One of the main feature of OpenSSI is that a single root filesystem is enforced across the cluster. When an ext2 or ext3 filesystem is mounted on any node, it will be automatically stacked and all nodes on the cluster will instantly see its mount point. There is no need to install multiple copies of Linux distributions on each node of the cluster. A distribution on the first node of the cluster is installed, and after a successful setup of OpenSSI on the first node, any additional nodes are added to the cluster by network booting the new node.

OpenSSI’s process management is complete and robust. Processes are handled cluster-wide, and each process on the cluster has a single PID. Inter-process communication (IPC) is handled cluster-wide as well.

OpenSSI has been tested to work successfully with many of the open source high-performance computer (HPC) middleware products, such as MPICH, LAMPI, HP MPI, and openPBS. Many different types of servers have been tested on OpenSSI, such as LTSP (Linux Terminal Server Project), Apache (1.3, 2.0), Jakarta Tomcat 4/5, BEA WebLogic Server 9, MySQL Standard and Max with NDB Cluster, Sybase, PostgreSQL, Sendmail, Postfix, Dovecot, SpamAssassin, ClamAV, and many more — basically anything that works with kernel 2.4 and 2.6.

OpenSSI’s most notable limitation is the number of nodes supported per cluster, which is 125. OpenSSI is currently available for Fedora, Debian and Red Hat 9. Work on a version for SUSE 9.2 is in progress.

Gluster

Gluster, a GNU clustering platform, is a cluster distribution aimed at commoditizing supercomputing and superstorage. It provides a platform for developing applications geared toward specific tasks such as HPC clustering, storage clustering, enterprise provisioning, and database clustering.

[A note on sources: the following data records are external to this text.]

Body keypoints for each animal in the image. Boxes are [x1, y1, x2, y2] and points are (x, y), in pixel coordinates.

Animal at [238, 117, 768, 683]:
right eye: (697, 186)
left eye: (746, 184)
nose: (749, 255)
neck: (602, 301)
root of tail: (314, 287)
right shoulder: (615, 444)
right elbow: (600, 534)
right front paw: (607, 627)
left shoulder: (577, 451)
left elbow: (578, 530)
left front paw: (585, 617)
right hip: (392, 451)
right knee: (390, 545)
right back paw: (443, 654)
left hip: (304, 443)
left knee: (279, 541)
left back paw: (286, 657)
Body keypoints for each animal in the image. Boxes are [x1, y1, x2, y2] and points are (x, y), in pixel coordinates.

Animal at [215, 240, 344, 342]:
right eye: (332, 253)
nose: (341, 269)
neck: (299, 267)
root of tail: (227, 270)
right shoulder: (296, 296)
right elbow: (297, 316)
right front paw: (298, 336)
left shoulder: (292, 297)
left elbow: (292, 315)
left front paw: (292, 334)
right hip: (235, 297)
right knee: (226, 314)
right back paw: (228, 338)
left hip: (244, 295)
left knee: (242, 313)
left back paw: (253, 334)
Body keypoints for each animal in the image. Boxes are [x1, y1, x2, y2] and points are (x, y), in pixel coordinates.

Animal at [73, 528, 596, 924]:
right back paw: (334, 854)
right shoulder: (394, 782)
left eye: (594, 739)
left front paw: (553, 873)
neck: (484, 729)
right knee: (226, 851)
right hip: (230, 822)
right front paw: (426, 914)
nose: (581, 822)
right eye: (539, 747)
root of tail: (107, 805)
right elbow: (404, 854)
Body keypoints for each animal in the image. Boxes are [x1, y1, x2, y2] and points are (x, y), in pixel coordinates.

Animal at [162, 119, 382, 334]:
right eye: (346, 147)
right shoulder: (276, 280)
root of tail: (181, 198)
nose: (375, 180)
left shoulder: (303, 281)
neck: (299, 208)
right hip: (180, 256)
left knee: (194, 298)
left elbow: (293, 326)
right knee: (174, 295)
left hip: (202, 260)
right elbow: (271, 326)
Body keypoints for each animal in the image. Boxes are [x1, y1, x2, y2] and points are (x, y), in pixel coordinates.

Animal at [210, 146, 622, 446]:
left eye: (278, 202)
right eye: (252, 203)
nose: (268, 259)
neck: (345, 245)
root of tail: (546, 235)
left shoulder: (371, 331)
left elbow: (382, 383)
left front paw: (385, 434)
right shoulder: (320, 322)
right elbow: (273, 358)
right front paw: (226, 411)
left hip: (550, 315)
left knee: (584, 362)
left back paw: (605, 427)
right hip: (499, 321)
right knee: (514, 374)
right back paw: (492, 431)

Gluster runs on Intel IA32 or x86-64 systems with at least 512MB of RAM. It is distribution-independent and has been tested with a wide range of distributions, including Debian, Fedora, Ubuntu, Red Hat, Slackware, and Scientific. You can download Gluster’s ISO image and burn it to a bootable CD.

Gluster comes bundled with cluster applications for specific tasks, such as GlusterHPC for high performance computing and GlusterEP for system provisioning and automated platform management. GlusterFS is a cluster filesystem that can be scaled up to petabytes.

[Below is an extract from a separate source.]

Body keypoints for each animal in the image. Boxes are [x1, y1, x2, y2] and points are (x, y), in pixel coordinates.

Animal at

One of the cool feature of Gluster is that parts of it can be extended using Python scripts as extensions. Each extensions consists of two files. A specification file contains meta information about the extension, such as name of the maintainer, the type of extension, and whether it is an application, library or a tool. The actual contents of the extension are in a .tgz archive that is extracted during the installation of the extension. The extension itself can be written as a shell script or a binary Python script.

BOINC

If you don’t happen to have on hand a cluster of locally present computer systems, you can use BOINC to set up a single Linux server for your project, and volunteers from around the globe can allow you to use their system resources by joining your project. Everyone who wishes to provide resources to your project has to download and set up a BOINC client, which acts as the communicater between the server and resource provider.

Originally developed out of the SETI@home project, BOINC now runs on more than 400,000 computers worldwide, which operate at the massive aggregate speed of 613.851 TeraFLOPS, according to BOINCstats.

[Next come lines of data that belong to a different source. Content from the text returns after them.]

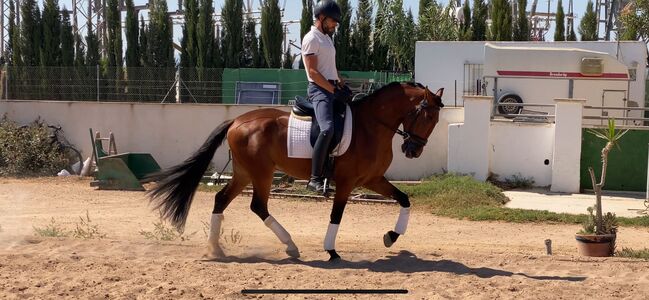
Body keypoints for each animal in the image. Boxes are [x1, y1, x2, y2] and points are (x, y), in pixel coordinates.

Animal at [145, 81, 442, 260]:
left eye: (436, 120)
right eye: (427, 116)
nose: (413, 150)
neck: (371, 126)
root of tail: (237, 120)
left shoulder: (372, 179)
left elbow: (404, 199)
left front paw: (391, 237)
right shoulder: (347, 182)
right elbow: (336, 215)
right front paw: (331, 250)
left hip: (244, 173)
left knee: (221, 200)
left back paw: (216, 249)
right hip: (261, 174)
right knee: (258, 206)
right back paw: (290, 245)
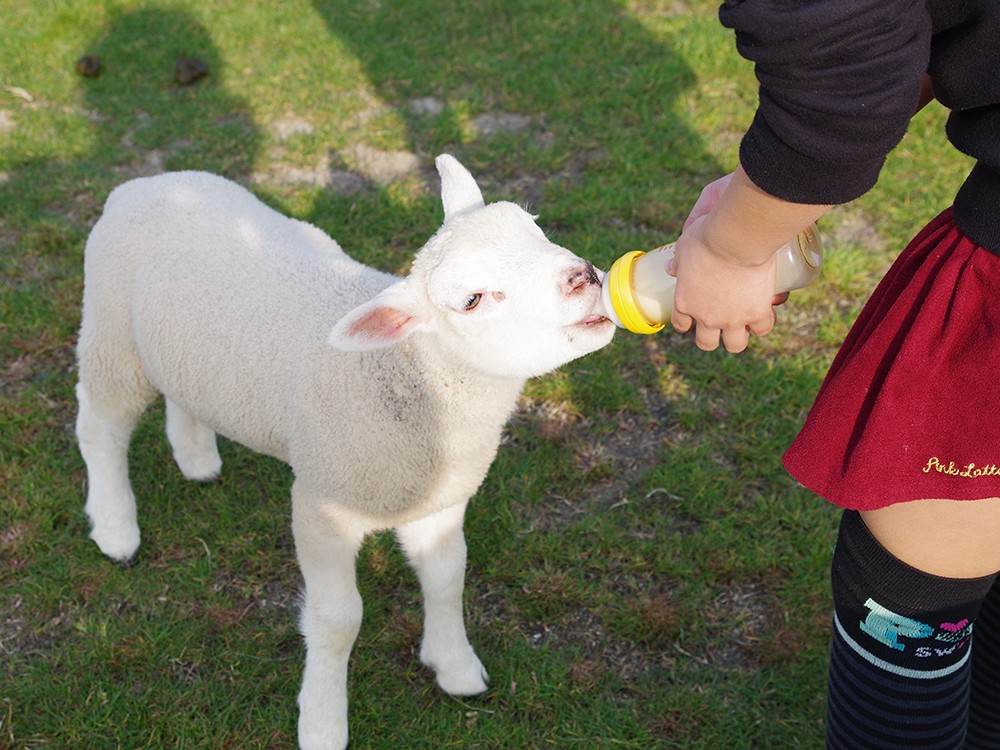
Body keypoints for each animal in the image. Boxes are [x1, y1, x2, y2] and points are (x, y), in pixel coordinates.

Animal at [74, 154, 612, 750]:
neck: (409, 377)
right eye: (472, 300)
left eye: (535, 229)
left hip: (178, 352)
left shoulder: (440, 502)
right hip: (112, 340)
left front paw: (454, 666)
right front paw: (323, 721)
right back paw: (115, 527)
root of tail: (142, 185)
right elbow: (338, 621)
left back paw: (196, 457)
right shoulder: (321, 507)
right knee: (99, 426)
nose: (584, 276)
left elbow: (448, 576)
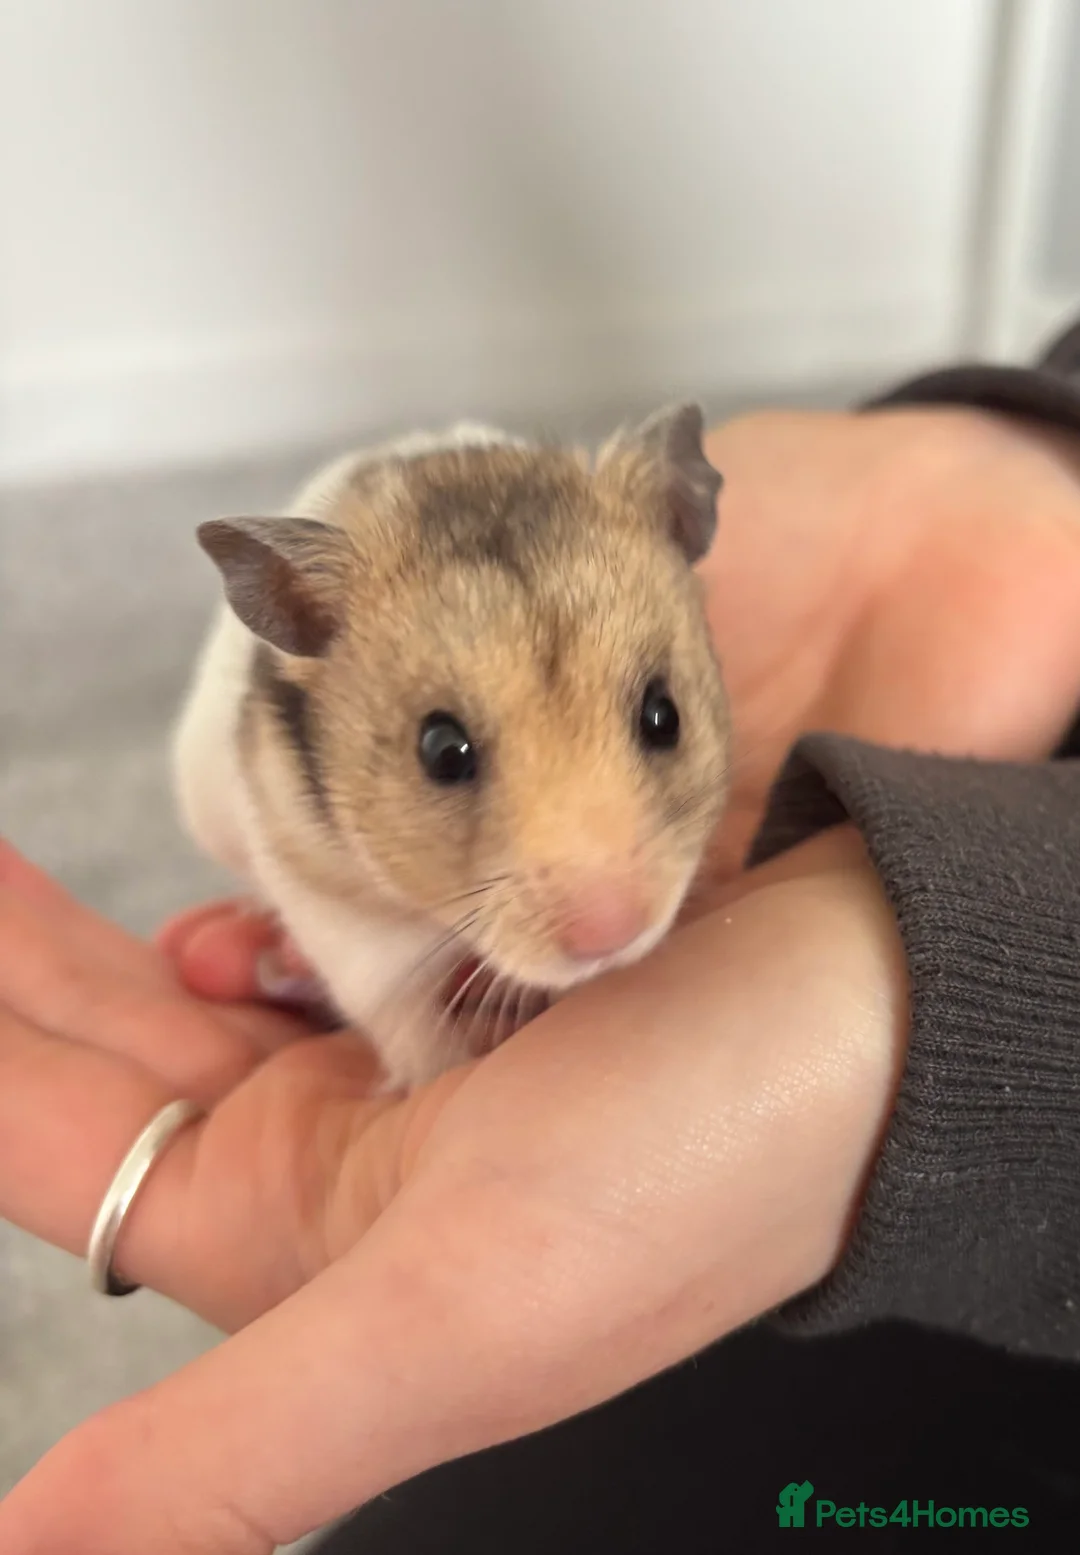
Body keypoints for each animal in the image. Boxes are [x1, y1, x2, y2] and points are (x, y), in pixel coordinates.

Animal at [173, 407, 731, 1091]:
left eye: (663, 716)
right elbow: (402, 1020)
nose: (612, 936)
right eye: (441, 751)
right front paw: (441, 1072)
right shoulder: (341, 923)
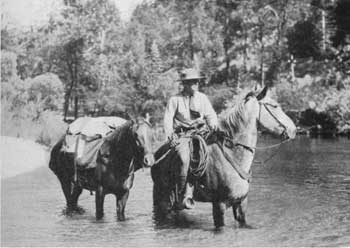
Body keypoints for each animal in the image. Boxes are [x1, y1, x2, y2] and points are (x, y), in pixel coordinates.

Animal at [152, 87, 296, 229]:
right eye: (275, 106)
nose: (294, 129)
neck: (233, 155)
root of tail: (157, 154)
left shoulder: (241, 202)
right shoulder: (219, 204)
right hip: (160, 196)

BOINC programs can be linked to and used on a multiple platforms such as Microsoft Windows (95 or later) and Linux running on an Intel x86-compatible processor, Mac OS running on Motorola PowerPC or Intel, and Solaris 2.7 or later running on a SPARC-compatible processor.

The flow of data between BOINC server and client is carried out through commercial Internet connections, which can be slow and thus not suitable for application that produce or consume more than a gigabyte of data per day.

Conclusion

Creating a high-speed cluster of computers has never been so easy. Open source software for cluster management is giving proprietary alternatives a run for life.

In addition to the above products, other open source clustering products include PVM, OSCAR, and Grid Engine. The suitability of a particular clustering software depends on the type of applications to be run on the cluster.